7. What is a Thought Block? Where a client's capacity to maintain a train of thought is constantly interrupted. A thought block is an abrupt interruption in the stream of thought describe as a profound sudden blankness of the mind. The client usually express flight of ideas as the disruption occurs. Language may seem difficult to understand, as it switches quickly from one idea another or long winded and very delayed and reaching its goal and or if words are inappropriately strung together resulting in gibberish.

8. State the categories of delusion.

Bizarre Delusion; A completely implauseable idea, a far from reality/ dream like delusion. Example, a person believes a part of their brain has been removed by aliens. A Non-Bizarre Delusion; Is an idea that is plausible but the content is mistaken, a possible but false delusion. Example, the person mistakenly believes that he/she is under constant police surveilliance. A Mood-Congruent Delusion; An delusion whoes content is consistant with a depressive or manic state (a state in which the person feels compelled to take on new projects, has lots of restless energy and usually requires little sleep.
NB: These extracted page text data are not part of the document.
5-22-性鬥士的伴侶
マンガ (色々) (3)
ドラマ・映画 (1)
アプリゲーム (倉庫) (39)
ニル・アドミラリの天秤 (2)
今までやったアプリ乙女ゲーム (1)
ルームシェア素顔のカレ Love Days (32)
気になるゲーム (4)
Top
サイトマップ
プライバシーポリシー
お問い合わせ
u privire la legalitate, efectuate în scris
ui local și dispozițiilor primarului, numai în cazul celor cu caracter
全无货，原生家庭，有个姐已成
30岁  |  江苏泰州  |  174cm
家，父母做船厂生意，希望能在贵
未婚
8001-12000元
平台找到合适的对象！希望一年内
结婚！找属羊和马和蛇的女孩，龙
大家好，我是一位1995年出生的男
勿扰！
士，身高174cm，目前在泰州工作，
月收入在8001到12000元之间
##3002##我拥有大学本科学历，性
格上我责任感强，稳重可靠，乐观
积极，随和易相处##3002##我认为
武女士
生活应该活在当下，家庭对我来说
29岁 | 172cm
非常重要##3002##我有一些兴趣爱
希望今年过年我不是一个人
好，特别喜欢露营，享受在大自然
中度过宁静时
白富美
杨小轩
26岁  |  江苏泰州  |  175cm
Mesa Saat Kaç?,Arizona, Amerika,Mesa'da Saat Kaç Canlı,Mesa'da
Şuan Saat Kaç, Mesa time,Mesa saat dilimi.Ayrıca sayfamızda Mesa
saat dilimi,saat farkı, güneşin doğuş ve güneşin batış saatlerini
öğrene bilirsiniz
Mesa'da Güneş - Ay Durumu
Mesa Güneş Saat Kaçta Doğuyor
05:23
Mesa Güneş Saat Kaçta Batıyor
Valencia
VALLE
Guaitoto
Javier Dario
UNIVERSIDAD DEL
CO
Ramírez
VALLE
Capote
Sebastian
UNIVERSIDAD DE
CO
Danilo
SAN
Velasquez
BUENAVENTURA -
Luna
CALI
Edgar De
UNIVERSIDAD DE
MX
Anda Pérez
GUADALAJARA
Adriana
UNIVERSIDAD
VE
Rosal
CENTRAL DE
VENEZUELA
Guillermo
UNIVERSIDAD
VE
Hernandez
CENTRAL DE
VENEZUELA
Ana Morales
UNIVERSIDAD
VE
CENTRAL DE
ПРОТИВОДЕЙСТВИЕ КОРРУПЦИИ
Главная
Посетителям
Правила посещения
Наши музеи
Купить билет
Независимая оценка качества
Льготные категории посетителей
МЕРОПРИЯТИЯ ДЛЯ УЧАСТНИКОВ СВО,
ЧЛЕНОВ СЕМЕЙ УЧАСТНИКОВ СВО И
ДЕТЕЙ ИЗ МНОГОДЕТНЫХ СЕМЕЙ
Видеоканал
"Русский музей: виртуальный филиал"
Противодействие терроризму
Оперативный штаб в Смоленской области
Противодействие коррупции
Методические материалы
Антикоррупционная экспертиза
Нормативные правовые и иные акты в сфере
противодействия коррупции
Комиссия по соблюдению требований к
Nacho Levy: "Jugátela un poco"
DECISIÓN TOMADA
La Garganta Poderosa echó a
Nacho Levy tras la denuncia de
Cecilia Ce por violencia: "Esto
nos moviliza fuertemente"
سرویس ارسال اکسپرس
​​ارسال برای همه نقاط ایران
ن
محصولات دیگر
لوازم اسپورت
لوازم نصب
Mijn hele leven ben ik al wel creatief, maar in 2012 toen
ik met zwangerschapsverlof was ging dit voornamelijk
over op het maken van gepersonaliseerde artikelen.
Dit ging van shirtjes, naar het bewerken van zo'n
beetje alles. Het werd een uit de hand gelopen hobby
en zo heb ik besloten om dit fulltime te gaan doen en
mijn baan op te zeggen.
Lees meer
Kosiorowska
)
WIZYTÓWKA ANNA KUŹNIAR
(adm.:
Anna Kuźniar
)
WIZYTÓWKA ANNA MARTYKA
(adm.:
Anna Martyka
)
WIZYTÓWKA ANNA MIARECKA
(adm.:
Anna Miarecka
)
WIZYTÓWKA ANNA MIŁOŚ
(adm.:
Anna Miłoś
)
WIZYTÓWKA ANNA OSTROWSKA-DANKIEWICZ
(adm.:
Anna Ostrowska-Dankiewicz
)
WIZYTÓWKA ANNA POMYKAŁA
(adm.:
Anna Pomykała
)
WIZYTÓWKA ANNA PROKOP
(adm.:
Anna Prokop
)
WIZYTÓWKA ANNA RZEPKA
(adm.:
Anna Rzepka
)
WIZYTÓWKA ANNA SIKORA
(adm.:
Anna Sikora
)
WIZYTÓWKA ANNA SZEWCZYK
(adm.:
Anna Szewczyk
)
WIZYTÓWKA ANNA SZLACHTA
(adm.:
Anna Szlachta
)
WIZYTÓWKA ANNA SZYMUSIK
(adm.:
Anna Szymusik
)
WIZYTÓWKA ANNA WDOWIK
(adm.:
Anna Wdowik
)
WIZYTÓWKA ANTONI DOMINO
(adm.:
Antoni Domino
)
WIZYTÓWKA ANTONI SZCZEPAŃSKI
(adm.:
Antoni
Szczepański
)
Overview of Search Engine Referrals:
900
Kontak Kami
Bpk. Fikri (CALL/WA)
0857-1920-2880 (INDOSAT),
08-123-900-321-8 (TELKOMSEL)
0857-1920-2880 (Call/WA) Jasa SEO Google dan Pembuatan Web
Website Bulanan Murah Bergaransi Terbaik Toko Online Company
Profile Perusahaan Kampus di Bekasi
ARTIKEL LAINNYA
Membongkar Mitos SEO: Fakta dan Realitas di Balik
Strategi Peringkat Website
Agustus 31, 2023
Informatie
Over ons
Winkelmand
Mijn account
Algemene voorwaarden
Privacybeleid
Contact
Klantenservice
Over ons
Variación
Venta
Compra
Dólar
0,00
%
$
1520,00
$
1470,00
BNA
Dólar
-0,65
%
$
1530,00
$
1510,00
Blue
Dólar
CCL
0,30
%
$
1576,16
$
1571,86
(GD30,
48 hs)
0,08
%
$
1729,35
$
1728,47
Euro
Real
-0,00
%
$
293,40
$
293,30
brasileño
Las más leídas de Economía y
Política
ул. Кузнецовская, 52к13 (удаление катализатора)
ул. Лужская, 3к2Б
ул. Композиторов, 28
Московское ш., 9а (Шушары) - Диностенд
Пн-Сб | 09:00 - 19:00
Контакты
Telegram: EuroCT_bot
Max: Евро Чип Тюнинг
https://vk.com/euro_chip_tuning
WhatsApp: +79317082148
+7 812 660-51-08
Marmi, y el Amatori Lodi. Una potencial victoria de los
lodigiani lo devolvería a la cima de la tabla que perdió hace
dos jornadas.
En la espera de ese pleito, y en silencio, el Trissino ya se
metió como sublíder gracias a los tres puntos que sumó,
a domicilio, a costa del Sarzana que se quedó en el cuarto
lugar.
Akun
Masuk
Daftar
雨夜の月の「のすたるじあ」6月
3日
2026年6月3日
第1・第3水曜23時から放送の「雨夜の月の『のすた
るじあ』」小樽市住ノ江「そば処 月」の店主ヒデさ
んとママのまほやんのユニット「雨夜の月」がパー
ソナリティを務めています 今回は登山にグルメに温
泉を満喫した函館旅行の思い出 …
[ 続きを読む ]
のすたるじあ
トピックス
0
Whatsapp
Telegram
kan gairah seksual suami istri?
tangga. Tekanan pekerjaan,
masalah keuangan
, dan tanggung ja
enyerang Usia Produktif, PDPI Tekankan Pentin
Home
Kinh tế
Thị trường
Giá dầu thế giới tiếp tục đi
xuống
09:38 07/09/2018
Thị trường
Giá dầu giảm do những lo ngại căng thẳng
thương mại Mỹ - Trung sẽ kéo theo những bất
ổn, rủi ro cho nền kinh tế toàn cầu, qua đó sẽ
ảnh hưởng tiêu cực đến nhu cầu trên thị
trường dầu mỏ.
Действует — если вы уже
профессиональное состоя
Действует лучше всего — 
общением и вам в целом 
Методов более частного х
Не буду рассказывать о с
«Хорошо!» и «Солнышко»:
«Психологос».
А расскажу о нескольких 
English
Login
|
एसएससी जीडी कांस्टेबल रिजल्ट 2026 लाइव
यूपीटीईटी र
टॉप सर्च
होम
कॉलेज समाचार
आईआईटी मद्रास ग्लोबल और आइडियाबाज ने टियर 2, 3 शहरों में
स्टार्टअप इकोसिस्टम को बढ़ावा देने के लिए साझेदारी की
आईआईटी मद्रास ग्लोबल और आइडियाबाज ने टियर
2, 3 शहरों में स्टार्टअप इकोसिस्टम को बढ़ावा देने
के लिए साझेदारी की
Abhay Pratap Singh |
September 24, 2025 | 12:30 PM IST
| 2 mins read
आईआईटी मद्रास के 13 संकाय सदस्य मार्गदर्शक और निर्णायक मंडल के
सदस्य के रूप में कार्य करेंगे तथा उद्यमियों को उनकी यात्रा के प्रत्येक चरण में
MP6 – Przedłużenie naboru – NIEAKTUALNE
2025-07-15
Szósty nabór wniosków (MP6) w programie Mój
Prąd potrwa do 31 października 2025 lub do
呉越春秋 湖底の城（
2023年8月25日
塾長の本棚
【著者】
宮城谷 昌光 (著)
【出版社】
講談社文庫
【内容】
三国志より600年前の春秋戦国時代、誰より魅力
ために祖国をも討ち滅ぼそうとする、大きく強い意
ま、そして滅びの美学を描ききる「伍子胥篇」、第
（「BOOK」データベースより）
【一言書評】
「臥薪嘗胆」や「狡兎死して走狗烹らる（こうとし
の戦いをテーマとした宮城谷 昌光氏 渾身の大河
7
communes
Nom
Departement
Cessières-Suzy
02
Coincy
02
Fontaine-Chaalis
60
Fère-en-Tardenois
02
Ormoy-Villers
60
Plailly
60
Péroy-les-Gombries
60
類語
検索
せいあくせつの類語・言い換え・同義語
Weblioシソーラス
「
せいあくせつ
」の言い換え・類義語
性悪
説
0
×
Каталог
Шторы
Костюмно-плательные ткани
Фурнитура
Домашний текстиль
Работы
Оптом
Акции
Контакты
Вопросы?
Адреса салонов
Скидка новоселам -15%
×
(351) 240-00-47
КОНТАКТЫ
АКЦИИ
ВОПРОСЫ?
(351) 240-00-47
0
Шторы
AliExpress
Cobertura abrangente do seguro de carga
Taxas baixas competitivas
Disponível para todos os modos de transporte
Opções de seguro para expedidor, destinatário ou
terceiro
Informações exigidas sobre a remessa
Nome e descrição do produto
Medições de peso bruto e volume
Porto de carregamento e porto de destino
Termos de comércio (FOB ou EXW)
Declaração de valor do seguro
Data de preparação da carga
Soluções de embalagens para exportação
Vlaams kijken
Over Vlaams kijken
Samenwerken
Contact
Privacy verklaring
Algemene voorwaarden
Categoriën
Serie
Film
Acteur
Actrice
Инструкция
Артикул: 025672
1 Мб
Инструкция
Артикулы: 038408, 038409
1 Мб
Example, A person suffering with depression might believe that the world is ending, and the person with the manic state of mind might believe that she or he has special talents or abilities. A Mood- Neutral Delusion; A delusion whoes content is neither constsitant with either a depressed or manic state of mind, or is “mood neutral”. An example, Where a person believes that they are having thoughts inserted into the mind from an external force, person or group of people and these thoughts are not recognised as their own. This is called “Thought Insertion”.

9. What should a therapist explore in relation to memory?

What is retrieval? A process of accessing stored memories. When you are taking an exam, you need to be able to retrieve learned information from your memory in order to answer the test questions. There are four basic ways in which information can be pulled from long-term memory. The type of retrieval cues that are available can have an impact on how information is retrieved. A retrieval cue is a clue or prompt that is used to trigger the retrieval of long-term memory.

•Recall: This type of memory retrieval involves being able to access the information without being cued.

Answering a question on a fill-in-the-blank test is a good example of recall.

•Recollection: This type of memory retrieval involves reconstructing memory, often utilizing logical structures, partial memories, narratives or clues. For example, writing an answer on an essay exam often involves remembering bits on information, and then restructuring the remaining information based on these partial memories. •Recognition: This type of memory retrieval involves identifying information after experiencing it again. For example, taking a multiple-choice quiz requires that you recognize the correct answer out of a group of available answers.

Relearning: This type of memory retrieval involves relearning information that has been previously learned. This often makes it easier to remember and retrieve information in the future and can improve the strength of memories. 10. What should a constructive diagnosis include? The important aspects of the individuals experiences would have been explored, Psychological factors, Organic factors and Social factors which have results to the client's emotional problems. The conclusion will determine the recognition label given to the nature of the client's illness.